- Task requirements -
No picture belongs in the copy. Repeat each line below exactly.

━━━ Task inputs

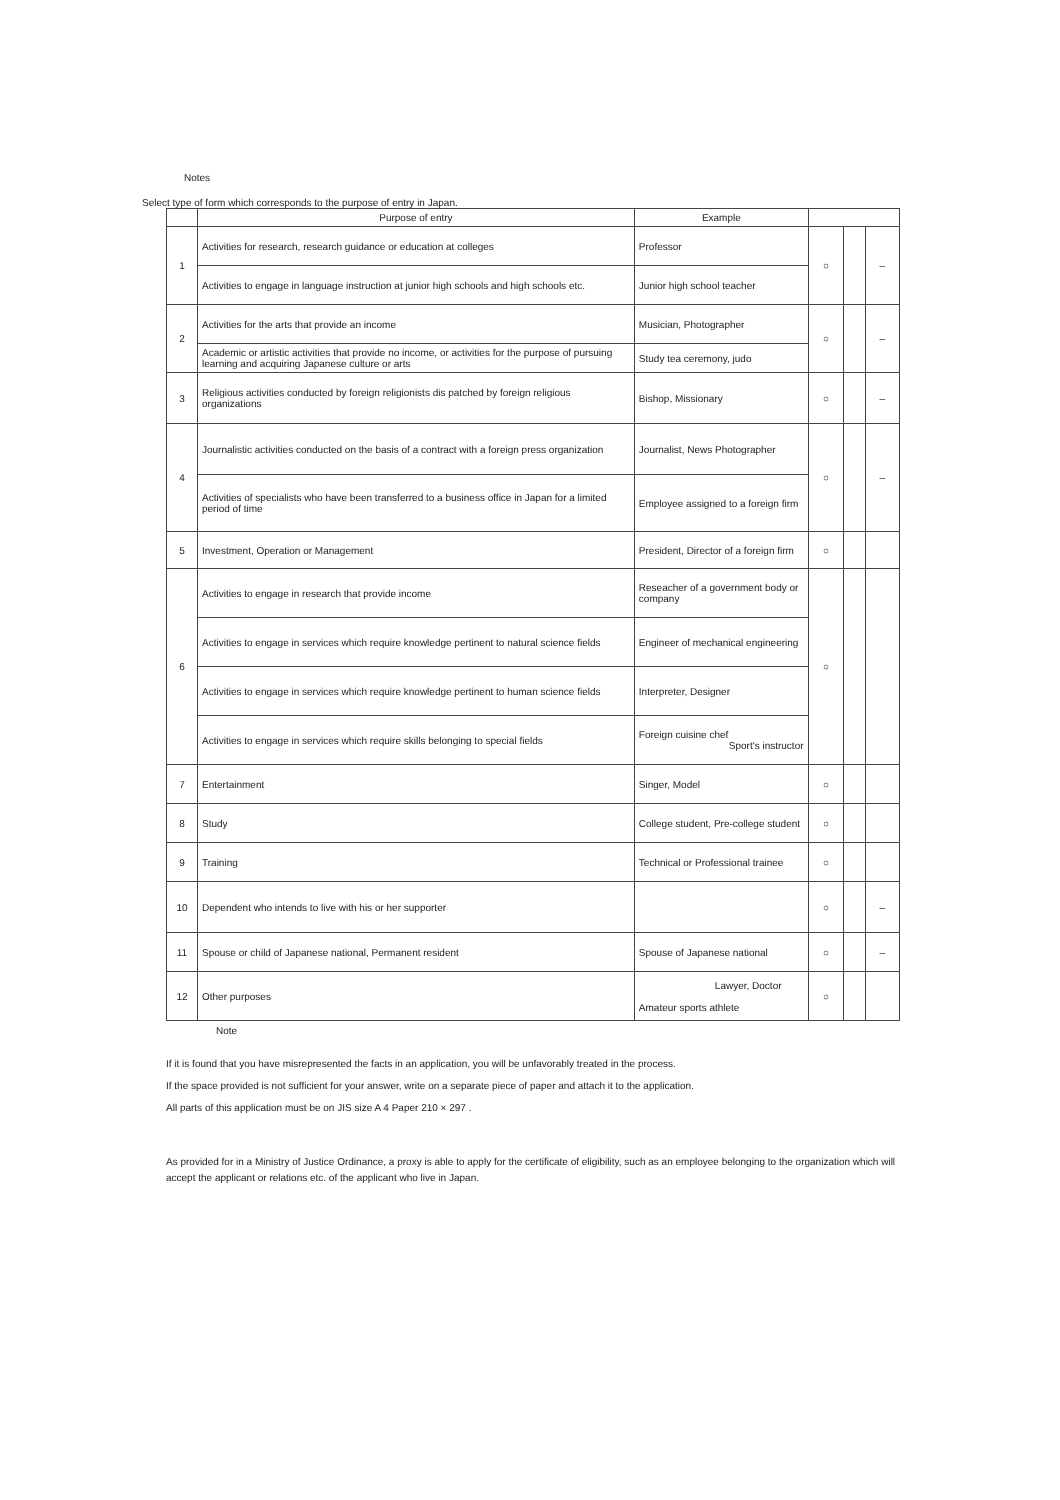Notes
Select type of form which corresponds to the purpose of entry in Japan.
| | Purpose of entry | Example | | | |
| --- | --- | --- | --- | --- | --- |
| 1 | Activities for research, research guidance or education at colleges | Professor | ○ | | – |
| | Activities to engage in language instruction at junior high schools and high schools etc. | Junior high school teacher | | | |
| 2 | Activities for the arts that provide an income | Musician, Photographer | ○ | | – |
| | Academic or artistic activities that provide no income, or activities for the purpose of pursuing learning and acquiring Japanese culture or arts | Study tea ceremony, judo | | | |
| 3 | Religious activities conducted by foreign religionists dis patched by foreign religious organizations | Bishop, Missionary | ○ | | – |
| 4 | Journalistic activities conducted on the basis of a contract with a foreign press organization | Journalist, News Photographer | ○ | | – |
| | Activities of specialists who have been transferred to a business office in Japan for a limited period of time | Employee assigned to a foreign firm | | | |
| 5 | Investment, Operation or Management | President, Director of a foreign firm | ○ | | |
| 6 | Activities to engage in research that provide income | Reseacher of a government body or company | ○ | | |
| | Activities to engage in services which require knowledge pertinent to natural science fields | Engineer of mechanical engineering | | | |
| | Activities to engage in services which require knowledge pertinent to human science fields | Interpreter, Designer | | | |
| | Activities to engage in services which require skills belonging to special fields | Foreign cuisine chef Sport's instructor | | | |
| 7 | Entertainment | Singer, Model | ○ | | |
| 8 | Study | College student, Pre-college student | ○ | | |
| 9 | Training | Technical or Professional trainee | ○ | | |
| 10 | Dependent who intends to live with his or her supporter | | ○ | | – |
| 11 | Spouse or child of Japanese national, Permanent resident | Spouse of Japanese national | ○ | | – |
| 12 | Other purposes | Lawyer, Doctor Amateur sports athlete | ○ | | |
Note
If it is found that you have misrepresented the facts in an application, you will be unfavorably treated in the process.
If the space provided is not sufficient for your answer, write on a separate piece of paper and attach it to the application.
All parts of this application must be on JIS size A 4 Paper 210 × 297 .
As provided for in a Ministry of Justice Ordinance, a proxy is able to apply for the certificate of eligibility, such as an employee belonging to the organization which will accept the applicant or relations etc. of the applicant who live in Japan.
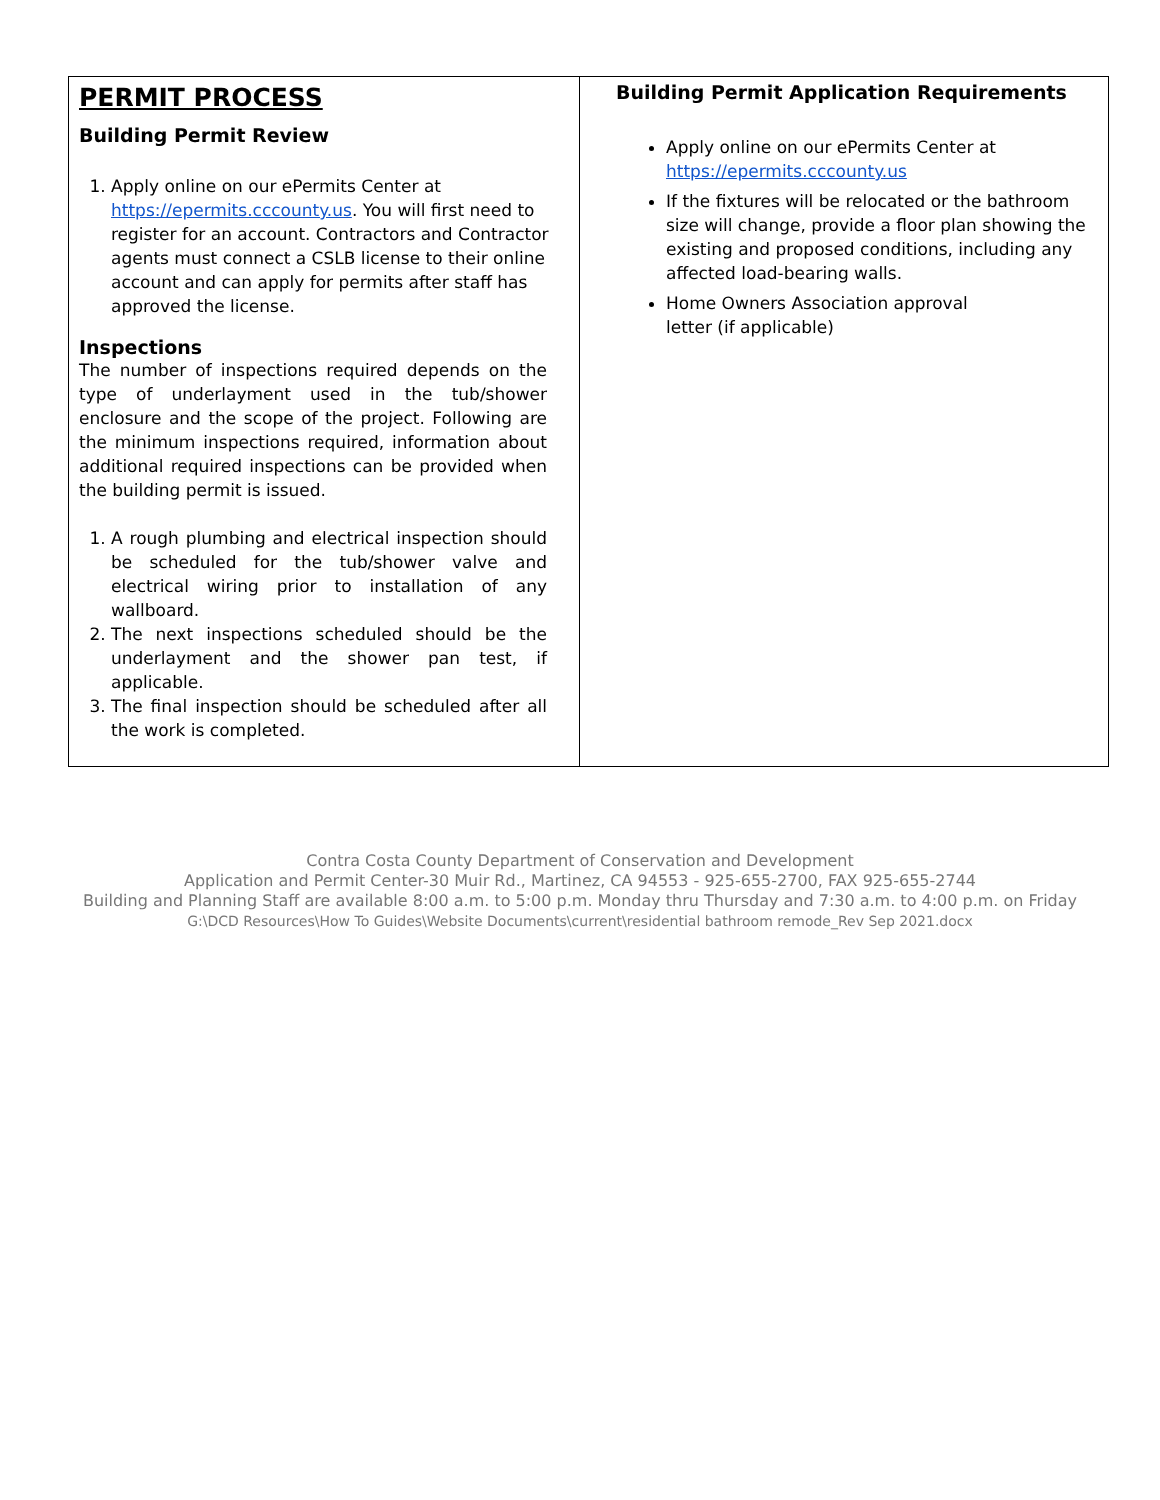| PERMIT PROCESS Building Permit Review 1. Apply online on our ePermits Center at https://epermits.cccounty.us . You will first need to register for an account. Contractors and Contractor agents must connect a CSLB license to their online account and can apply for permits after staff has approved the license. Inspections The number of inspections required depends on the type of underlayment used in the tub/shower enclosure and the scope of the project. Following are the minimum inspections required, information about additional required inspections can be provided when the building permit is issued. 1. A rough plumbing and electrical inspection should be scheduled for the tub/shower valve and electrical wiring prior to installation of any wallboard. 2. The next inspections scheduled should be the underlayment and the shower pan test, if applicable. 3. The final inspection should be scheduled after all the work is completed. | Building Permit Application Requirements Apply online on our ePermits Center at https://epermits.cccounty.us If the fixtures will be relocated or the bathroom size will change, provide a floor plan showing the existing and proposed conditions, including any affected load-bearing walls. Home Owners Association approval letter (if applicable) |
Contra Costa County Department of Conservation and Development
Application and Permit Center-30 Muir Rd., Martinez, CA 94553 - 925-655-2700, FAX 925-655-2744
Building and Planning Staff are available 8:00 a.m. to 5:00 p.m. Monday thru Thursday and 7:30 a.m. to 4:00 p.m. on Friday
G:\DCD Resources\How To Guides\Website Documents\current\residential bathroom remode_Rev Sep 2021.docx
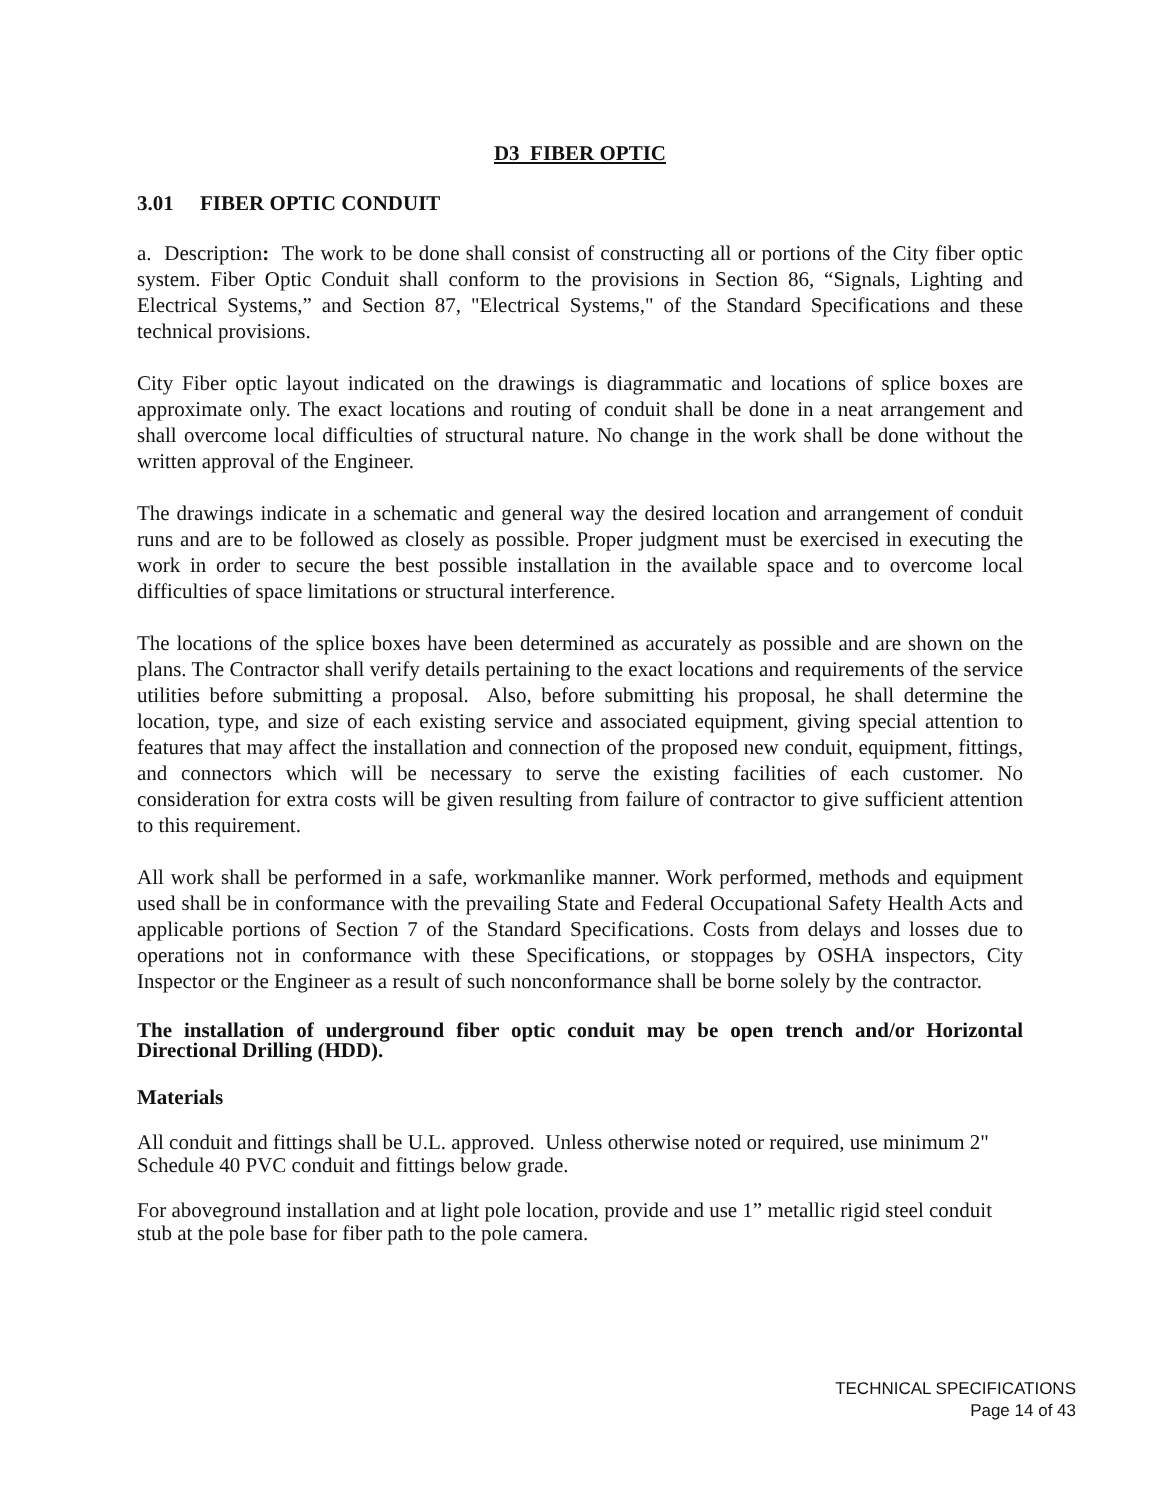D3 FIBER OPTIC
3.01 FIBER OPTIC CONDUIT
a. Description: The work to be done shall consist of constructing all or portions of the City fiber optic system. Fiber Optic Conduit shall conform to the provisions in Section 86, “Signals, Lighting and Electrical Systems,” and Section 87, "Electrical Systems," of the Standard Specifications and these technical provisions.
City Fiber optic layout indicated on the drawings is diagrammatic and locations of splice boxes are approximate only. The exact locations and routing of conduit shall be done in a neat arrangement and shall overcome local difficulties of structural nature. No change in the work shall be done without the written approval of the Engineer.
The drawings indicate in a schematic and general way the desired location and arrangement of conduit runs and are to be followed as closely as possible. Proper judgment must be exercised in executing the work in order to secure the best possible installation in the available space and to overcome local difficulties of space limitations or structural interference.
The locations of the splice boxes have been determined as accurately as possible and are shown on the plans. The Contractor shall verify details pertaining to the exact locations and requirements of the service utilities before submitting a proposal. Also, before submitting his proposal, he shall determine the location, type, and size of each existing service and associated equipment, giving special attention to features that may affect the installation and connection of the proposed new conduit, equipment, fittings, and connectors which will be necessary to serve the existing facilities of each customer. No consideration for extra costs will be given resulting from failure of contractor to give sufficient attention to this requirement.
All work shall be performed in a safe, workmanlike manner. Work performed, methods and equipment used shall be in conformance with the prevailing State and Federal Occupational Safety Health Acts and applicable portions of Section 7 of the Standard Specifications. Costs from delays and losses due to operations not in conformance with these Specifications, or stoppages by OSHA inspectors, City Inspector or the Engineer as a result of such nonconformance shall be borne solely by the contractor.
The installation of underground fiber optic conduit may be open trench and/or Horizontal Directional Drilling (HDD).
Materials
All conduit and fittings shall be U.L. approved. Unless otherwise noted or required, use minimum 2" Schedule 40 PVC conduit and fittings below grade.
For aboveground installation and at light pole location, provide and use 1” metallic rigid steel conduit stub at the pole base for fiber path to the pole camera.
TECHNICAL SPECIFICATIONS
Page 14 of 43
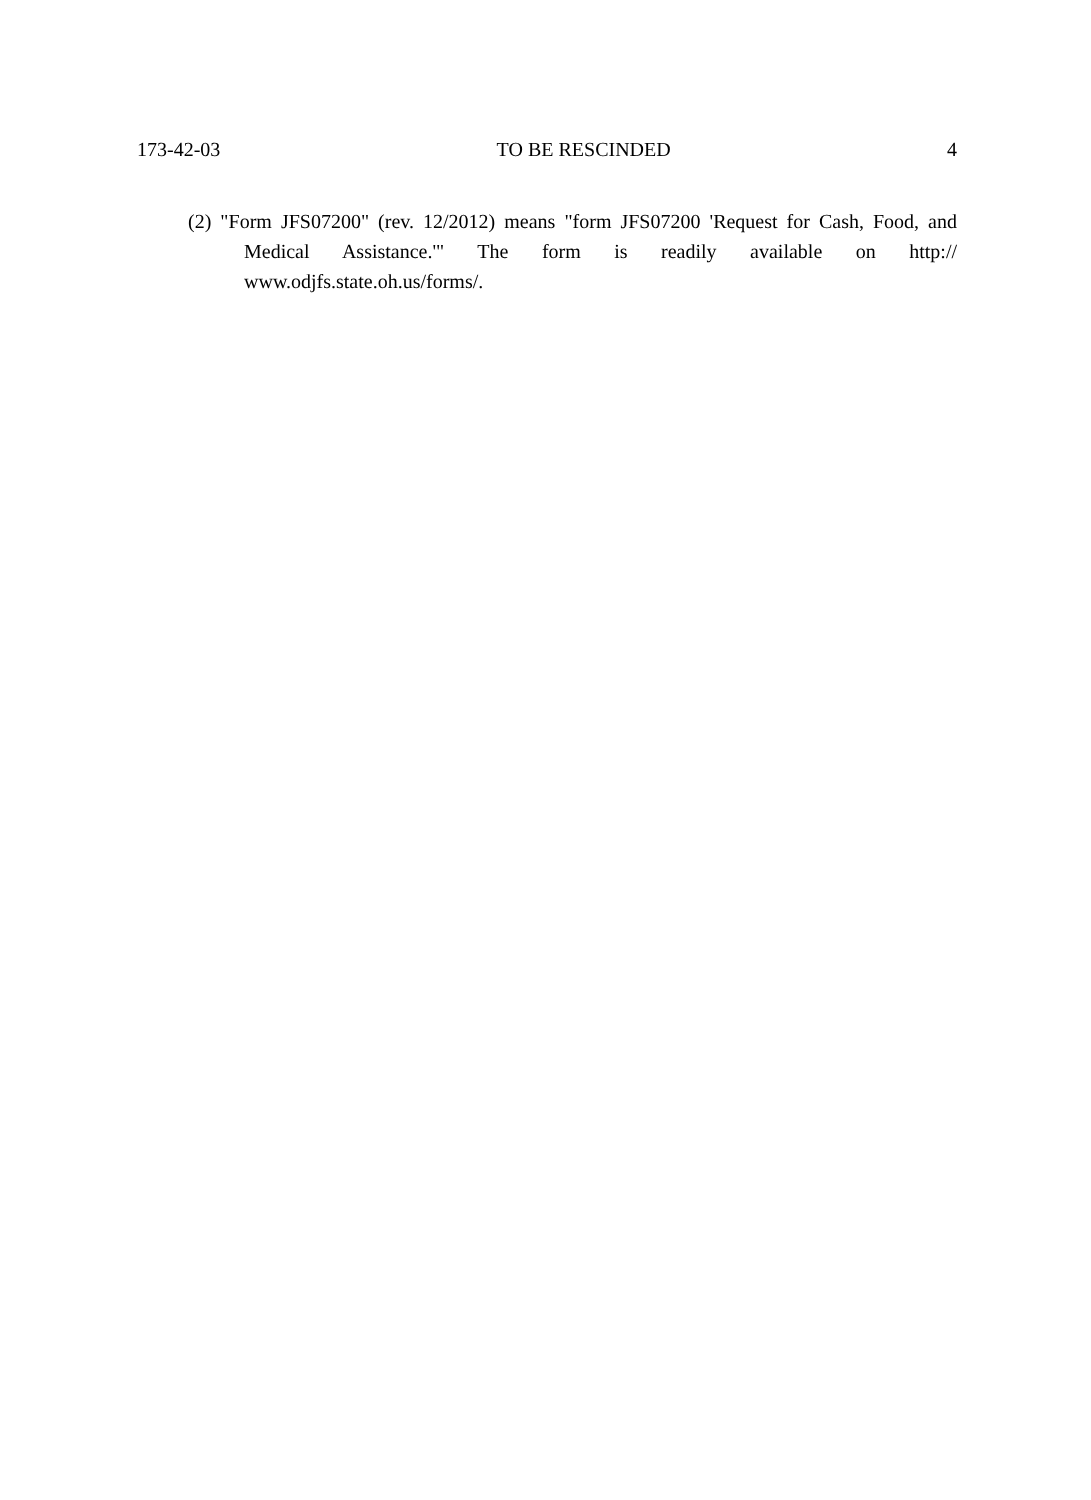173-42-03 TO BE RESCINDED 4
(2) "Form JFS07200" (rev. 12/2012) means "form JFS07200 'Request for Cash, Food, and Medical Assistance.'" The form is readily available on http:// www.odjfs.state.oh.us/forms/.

━━━━━━

- Written solution -
Notes
Select type of form which corresponds to the purpose of entry in Japan.
| | Purpose of entry | Example | | | |
| --- | --- | --- | --- | --- | --- |
| 1 | Activities for research, research guidance or education at colleges | Professor | ○ | | – |
| | Activities to engage in language instruction at junior high schools and high schools etc. | Junior high school teacher | | | |
| 2 | Activities for the arts that provide an income | Musician, Photographer | ○ | | – |
| | Academic or artistic activities that provide no income, or activities for the purpose of pursuing learning and acquiring Japanese culture or arts | Study tea ceremony, judo | | | |
| 3 | Religious activities conducted by foreign religionists dis patched by foreign religious organizations | Bishop, Missionary | ○ | | – |
| 4 | Journalistic activities conducted on the basis of a contract with a foreign press organization | Journalist, News Photographer | ○ | | – |
| | Activities of specialists who have been transferred to a business office in Japan for a limited period of time | Employee assigned to a foreign firm | | | |
| 5 | Investment, Operation or Management | President, Director of a foreign firm | ○ | | |
| 6 | Activities to engage in research that provide income | Reseacher of a government body or company | ○ | | |
| | Activities to engage in services which require knowledge pertinent to natural science fields | Engineer of mechanical engineering | | | |
| | Activities to engage in services which require knowledge pertinent to human science fields | Interpreter, Designer | | | |
| | Activities to engage in services which require skills belonging to special fields | Foreign cuisine chef Sport's instructor | | | |
| 7 | Entertainment | Singer, Model | ○ | | |
| 8 | Study | College student, Pre-college student | ○ | | |
| 9 | Training | Technical or Professional trainee | ○ | | |
| 10 | Dependent who intends to live with his or her supporter | | ○ | | – |
| 11 | Spouse or child of Japanese national, Permanent resident | Spouse of Japanese national | ○ | | – |
| 12 | Other purposes | Lawyer, Doctor Amateur sports athlete | ○ | | |
Note
If it is found that you have misrepresented the facts in an application, you will be unfavorably treated in the process.
If the space provided is not sufficient for your answer, write on a separate piece of paper and attach it to the application.
All parts of this application must be on JIS size A 4 Paper 210 × 297 .
As provided for in a Ministry of Justice Ordinance, a proxy is able to apply for the certificate of eligibility, such as an employee belonging to the organization which will accept the applicant or relations etc. of the applicant who live in Japan.
| PERMIT PROCESS Building Permit Review 1. Apply online on our ePermits Center at https://epermits.cccounty.us . You will first need to register for an account. Contractors and Contractor agents must connect a CSLB license to their online account and can apply for permits after staff has approved the license. Inspections The number of inspections required depends on the type of underlayment used in the tub/shower enclosure and the scope of the project. Following are the minimum inspections required, information about additional required inspections can be provided when the building permit is issued. 1. A rough plumbing and electrical inspection should be scheduled for the tub/shower valve and electrical wiring prior to installation of any wallboard. 2. The next inspections scheduled should be the underlayment and the shower pan test, if applicable. 3. The final inspection should be scheduled after all the work is completed. | Building Permit Application Requirements Apply online on our ePermits Center at https://epermits.cccounty.us If the fixtures will be relocated or the bathroom size will change, provide a floor plan showing the existing and proposed conditions, including any affected load-bearing walls. Home Owners Association approval letter (if applicable) |
Contra Costa County Department of Conservation and Development
Application and Permit Center-30 Muir Rd., Martinez, CA 94553 - 925-655-2700, FAX 925-655-2744
Building and Planning Staff are available 8:00 a.m. to 5:00 p.m. Monday thru Thursday and 7:30 a.m. to 4:00 p.m. on Friday
G:\DCD Resources\How To Guides\Website Documents\current\residential bathroom remode_Rev Sep 2021.docx
D3 FIBER OPTIC
3.01 FIBER OPTIC CONDUIT
a. Description: The work to be done shall consist of constructing all or portions of the City fiber optic system. Fiber Optic Conduit shall conform to the provisions in Section 86, “Signals, Lighting and Electrical Systems,” and Section 87, "Electrical Systems," of the Standard Specifications and these technical provisions.
City Fiber optic layout indicated on the drawings is diagrammatic and locations of splice boxes are approximate only. The exact locations and routing of conduit shall be done in a neat arrangement and shall overcome local difficulties of structural nature. No change in the work shall be done without the written approval of the Engineer.
The drawings indicate in a schematic and general way the desired location and arrangement of conduit runs and are to be followed as closely as possible. Proper judgment must be exercised in executing the work in order to secure the best possible installation in the available space and to overcome local difficulties of space limitations or structural interference.
The locations of the splice boxes have been determined as accurately as possible and are shown on the plans. The Contractor shall verify details pertaining to the exact locations and requirements of the service utilities before submitting a proposal. Also, before submitting his proposal, he shall determine the location, type, and size of each existing service and associated equipment, giving special attention to features that may affect the installation and connection of the proposed new conduit, equipment, fittings, and connectors which will be necessary to serve the existing facilities of each customer. No consideration for extra costs will be given resulting from failure of contractor to give sufficient attention to this requirement.
All work shall be performed in a safe, workmanlike manner. Work performed, methods and equipment used shall be in conformance with the prevailing State and Federal Occupational Safety Health Acts and applicable portions of Section 7 of the Standard Specifications. Costs from delays and losses due to operations not in conformance with these Specifications, or stoppages by OSHA inspectors, City Inspector or the Engineer as a result of such nonconformance shall be borne solely by the contractor.
The installation of underground fiber optic conduit may be open trench and/or Horizontal Directional Drilling (HDD).
Materials
All conduit and fittings shall be U.L. approved. Unless otherwise noted or required, use minimum 2" Schedule 40 PVC conduit and fittings below grade.
For aboveground installation and at light pole location, provide and use 1” metallic rigid steel conduit stub at the pole base for fiber path to the pole camera.
TECHNICAL SPECIFICATIONS
Page 14 of 43
173-42-03 TO BE RESCINDED 4
(2) "Form JFS07200" (rev. 12/2012) means "form JFS07200 'Request for Cash, Food, and Medical Assistance.'" The form is readily available on http:// www.odjfs.state.oh.us/forms/.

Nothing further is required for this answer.